The Ninth Circuit reversed the district court's grant of class certification.  The opinion finds many errors with the district court's reasoning, mainly because of Dukes' interpretation of the class action standards in federal court (Rule 23).   For example, the district court failed to conduct a "rigorous analysis" regarding whether a common question of law or fact would affect the entire proposed class's rights to recovery. The court of appeals also held the district court did not consider whether individual circumstances rendered the plaintiffs incapable of proving the "typicality" element.  Costco put forward evidence regarding the named plaintiffs that appeared to explain individualized reasons why each plaintiff did not succeed.

The court of appeals also rejected certification under Rule 23(b), which permits class certification in cases where the relief sought is primarily an injunction rather than damages.  Again, relying on Dukes, the court of appeals noted Walmart precludes certification under Rule 23(b)(2) when each class member would be entitled to an award of money damages. Moreover, former employees cannot bring claims for injunctive relief, as injunctions operate prospectively and former employees will have no stake in them.

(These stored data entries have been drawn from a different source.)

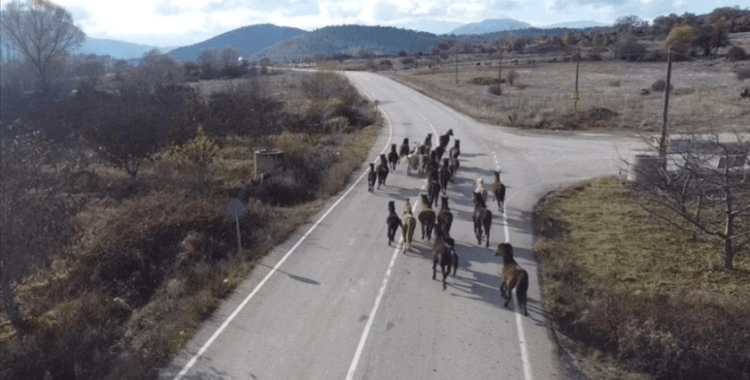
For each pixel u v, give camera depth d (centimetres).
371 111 5306
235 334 1223
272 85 8256
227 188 2670
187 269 1641
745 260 1633
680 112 4447
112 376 1069
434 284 1462
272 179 2541
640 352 1110
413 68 12419
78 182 2175
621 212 2128
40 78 6384
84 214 2159
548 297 1384
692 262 1633
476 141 3741
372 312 1309
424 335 1199
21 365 1115
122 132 2877
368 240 1822
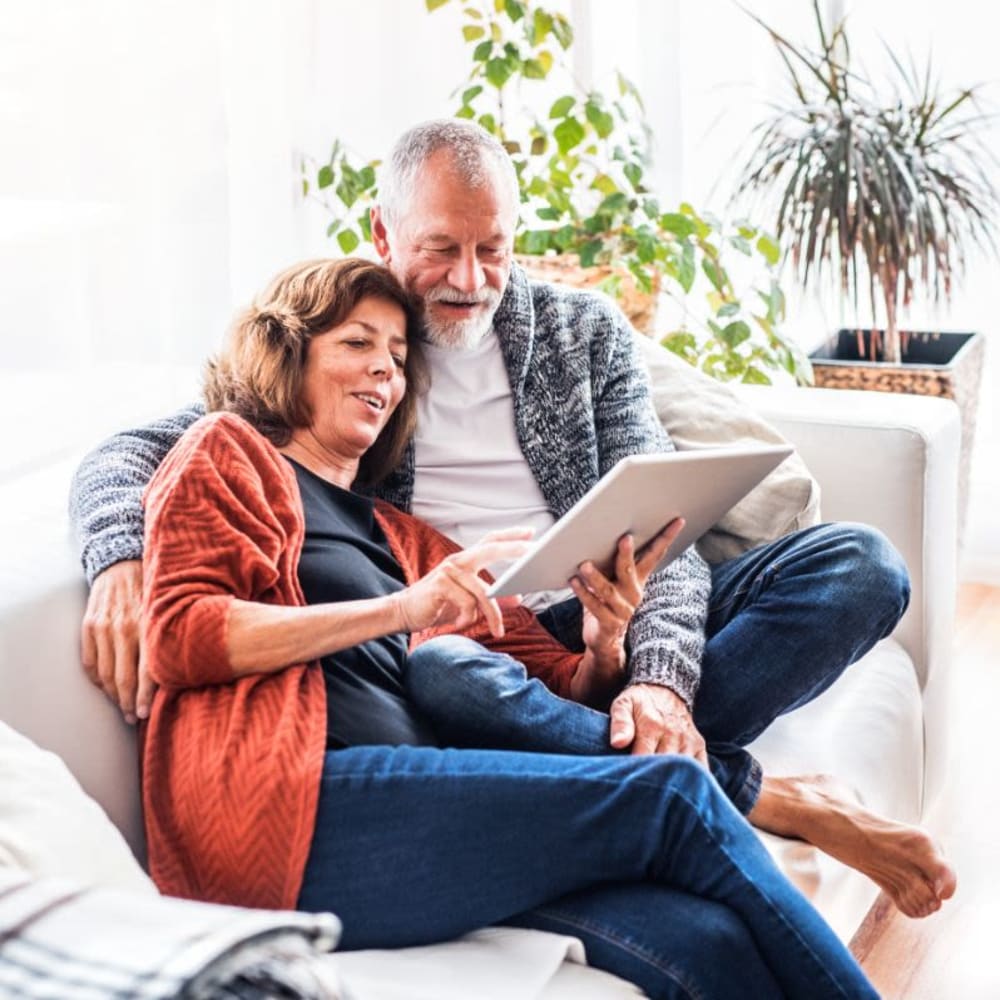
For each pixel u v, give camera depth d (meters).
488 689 1.78
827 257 3.37
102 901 1.11
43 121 2.23
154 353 2.45
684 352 3.11
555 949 1.52
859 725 2.19
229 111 2.58
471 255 2.08
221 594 1.68
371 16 2.93
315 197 2.88
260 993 1.04
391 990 1.46
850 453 2.47
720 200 3.78
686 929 1.51
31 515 1.89
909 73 3.66
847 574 2.02
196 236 2.51
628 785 1.56
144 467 1.88
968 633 3.39
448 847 1.56
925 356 3.61
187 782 1.60
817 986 1.51
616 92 3.55
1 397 2.23
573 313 2.26
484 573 2.07
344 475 2.02
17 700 1.62
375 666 1.80
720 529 2.30
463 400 2.19
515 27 3.29
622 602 1.86
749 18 3.69
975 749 2.85
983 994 2.14
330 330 1.95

There is more. But this case places into focus that Dukes will have a profound effect on large employment law class actions in federal court. It remains to be seen how California courts deal with Dukes, but the state's courts do rely on federal law when evaluating class actions.

The case is Ellis v. Costco and the opinion is here.

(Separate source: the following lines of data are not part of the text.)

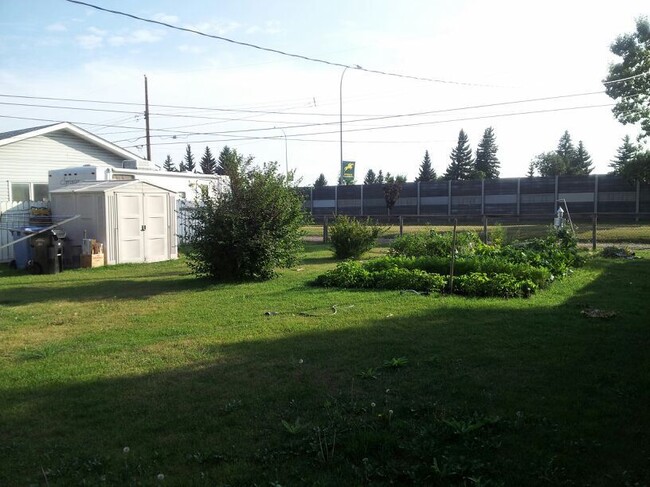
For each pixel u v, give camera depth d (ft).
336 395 14.71
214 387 15.69
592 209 112.27
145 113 120.78
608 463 10.56
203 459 11.17
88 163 72.49
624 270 38.60
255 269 38.24
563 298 27.96
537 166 248.52
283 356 18.63
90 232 51.60
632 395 14.03
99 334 22.97
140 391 15.56
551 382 15.20
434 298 28.86
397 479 10.20
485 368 16.63
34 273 45.65
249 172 38.93
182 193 69.15
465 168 230.68
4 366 18.54
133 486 10.21
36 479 10.65
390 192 127.24
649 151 107.96
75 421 13.52
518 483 9.90
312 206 145.28
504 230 61.31
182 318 25.72
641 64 111.96
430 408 13.48
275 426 12.78
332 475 10.38
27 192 66.59
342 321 23.75
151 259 53.78
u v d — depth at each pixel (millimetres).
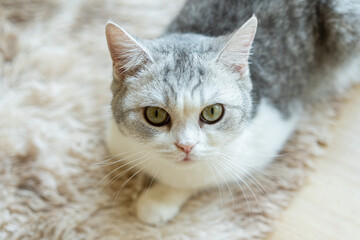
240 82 414
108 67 570
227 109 401
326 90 556
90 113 535
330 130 533
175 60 400
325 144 522
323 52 521
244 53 403
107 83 557
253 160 468
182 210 479
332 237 464
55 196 477
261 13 479
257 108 458
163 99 389
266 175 494
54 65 564
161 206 465
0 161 493
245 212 475
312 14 496
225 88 399
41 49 576
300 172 496
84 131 523
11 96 540
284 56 486
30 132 515
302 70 505
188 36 448
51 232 457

Ninth Circuit Interprets Learned Professional Exemption

The State of Washington's Department of Social and Health Services employ social workers, whom the agency classifies as exempt under the Fair Labor Standards Act.  The state relies on the "learned professional exemption," which means "an employee whose primary duties require 'knowledge of an advanced type in a field of science or learning customarily acquired by a prolonged course of specialized intellectual instruction.'” 29 C.F.R. § 541.300(a)(2)(I).

The state's requirements for social worker positions included:
at least a “[b]achelor’s degree or higher in social services, human services, behavioral sciences, or an allied field,” as well as eighteen months as a Social Worker 1 or two years’ experience in an equivalent position. Candidates for Social Worker 3 must meet the same educational requirements and have additional work experience. Within one year of their appointment, new employees in these positions must complete a formal training program that includes four weeks of classroom instruction and two weeks of field instruction.
The state also had guidance regarding when equivalent work experience could substitute for specialized degrees.

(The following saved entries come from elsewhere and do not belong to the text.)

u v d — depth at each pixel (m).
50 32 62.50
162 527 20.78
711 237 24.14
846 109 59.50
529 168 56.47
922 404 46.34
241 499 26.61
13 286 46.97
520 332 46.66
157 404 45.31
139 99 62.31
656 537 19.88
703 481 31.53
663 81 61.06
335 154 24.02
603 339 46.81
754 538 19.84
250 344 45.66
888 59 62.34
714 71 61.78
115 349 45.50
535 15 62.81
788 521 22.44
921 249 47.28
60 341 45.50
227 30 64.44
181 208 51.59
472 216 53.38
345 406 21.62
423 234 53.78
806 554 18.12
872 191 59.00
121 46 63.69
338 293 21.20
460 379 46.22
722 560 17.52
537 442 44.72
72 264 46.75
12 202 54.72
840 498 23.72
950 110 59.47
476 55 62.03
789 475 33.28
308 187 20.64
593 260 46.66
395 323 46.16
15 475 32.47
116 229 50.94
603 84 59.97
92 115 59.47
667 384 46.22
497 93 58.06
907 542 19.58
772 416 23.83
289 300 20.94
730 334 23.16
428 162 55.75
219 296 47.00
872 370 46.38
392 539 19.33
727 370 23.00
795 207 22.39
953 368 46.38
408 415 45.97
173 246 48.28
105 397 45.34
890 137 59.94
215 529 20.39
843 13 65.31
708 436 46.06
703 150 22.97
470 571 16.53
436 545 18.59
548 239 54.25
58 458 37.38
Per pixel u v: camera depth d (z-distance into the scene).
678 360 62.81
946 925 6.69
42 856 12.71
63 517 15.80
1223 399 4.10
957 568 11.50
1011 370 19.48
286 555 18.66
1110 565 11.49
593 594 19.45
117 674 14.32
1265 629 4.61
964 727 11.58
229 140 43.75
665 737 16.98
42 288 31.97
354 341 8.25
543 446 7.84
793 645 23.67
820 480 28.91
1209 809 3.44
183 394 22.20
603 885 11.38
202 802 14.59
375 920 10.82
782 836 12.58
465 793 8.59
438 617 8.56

Reversing the district court, the court of appeals decided that the social worker position was not "exempt" automatically and required a trial to find out the facts.  The court explained:
while social workers no doubt have diverse jobs that benefit from a multi-disciplinary background, 6 the “learned professional” exemption applies to positionsthat require “a prolonged course of specialized intellectual instruction,” not positions that draw from many varied fields. While particular coursework in each of the acceptable fields may be related to social work, DSHS admits that it does not examine an applicant’s coursework once it determines that the applicant’s degree is within one of those fields. For the “learned professional” exemption to apply, the knowledge required to perform the duties of a position must come from “advanced specialized intellectual instruction” rather than practical experience. 29 C.F.R. § 541.301(d). The requirement of a degree or sufficient coursework in any of several fields broadly related to a position suggests that only general academic training is necessary, with the employer relying upon apprenticeship and experience to develop the advanced skills necessary for effective performance as a social worker.
So, the issue is not whether a job requires a college degree generally.  The issue is whether the job requires a college degree in a particulars skill that is directly related to the job.

The case is Solis v. State DSHS and the opinion is here.